Jewish Texan civic leader, philanthropist and historian

Leon Toubin (July 26, 1928 – August 15, 2025), known locally as "The Last Jew of Brenham", was a Jewish Texan civic leader, philanthropist, and historian, and the caretaker of B'nai Abraham Synagogue (Brenham, Texas), which he began attending in the late 1930s as part of the daily minyan.

==Family==
Leon Toubin was the son of Sam H. Toubin and Rosa (Levin) Toubin. The Blinn College website states that, "Sam Toubin, long-time businessman, owned and operated the New York stores in nine towns in Texas. Rosa Toubin, a Brenham native, attended local schools, Blinn College and Rice University. Both were civic leaders and well respected in the Brenham area for their philanthropic endeavors." Leon Toubin was raised in Brenham. Toubin married Miriam “Mimi” Pasternak, with whom he had three children.

==Religious activities==
After his mother's death in 1989, Toubin became the caretaker of B'nai Abraham Synagogue. The synagogue was formally organized in 1885. Toubin and his wife were the last two members of the congregation. The synagogue's structure was physically moved to Austin, Texas in 2015, where it became Congregation Tiferet Israel.

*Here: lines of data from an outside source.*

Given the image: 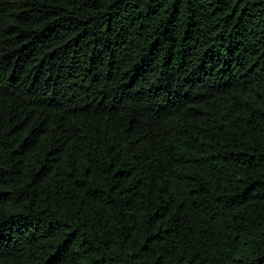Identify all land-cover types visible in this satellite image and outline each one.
Instances as JSON below:
<instances>
[{
  "label": "trees",
  "instance_id": "obj_1",
  "mask_svg": "<svg viewBox=\"0 0 264 264\" xmlns=\"http://www.w3.org/2000/svg\"><path fill=\"white\" fill-rule=\"evenodd\" d=\"M0 264H264V0H0Z\"/></svg>",
  "mask_w": 264,
  "mask_h": 264
}]
</instances>
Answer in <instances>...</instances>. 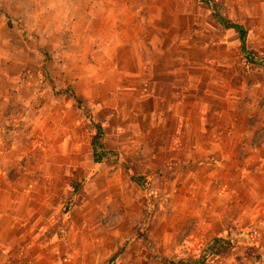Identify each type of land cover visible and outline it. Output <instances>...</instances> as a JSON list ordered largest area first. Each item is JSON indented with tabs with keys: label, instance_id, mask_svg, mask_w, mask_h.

Toubin was interviewed for several books and a documentary which focused on oral histories of Jews in America, and specifically in Texas. In the book Lone Stars of David: The Jews of Texas, Toubin discusses the history of the Brenham, Texas Jewish community and laments the lack of participation at the synagogue. He expounds on the subject in Growing Up Jewish in America: An Oral History, suggesting that the people of Brenham "were probably all Jewish once, but we're Lutheran now." In the documentary At Home on the Range: Jewish Life in Texas, Toubin tells a similar story about a Washington County Sheriff. The sheriff once told Toubin that "I was probably Jewish. But the family came here and there weren’t any Jewish girls to marry. Everyone intermarried and I'm Lutheran today. But I was probably Jewish at one time."

==Civic leadership and philanthropy==
Toubin was involved in a project to restore an historic cistern on Toubin's property on Main Street. He was also on the board of trustees for Blinn College, and on the board of directors of the Economic Development Foundation of Brenham. Toubin was also the caretaker of the B'nai Abraham Jewish cemetery.

Leon and Mimi Toubin donated land which became a park in downtown Brenham, developed with a $25,000 community development grant provided by the Lower Colorado River Authority. The park was named Toubin Park.

Toubin and his wife gave money to various organizations, including the Texas Hillel, the "Julie Rogers 'Gift of Life Program'", the Camp Young Judea program in Texas, and The University of Texas "Longhorn Foundation".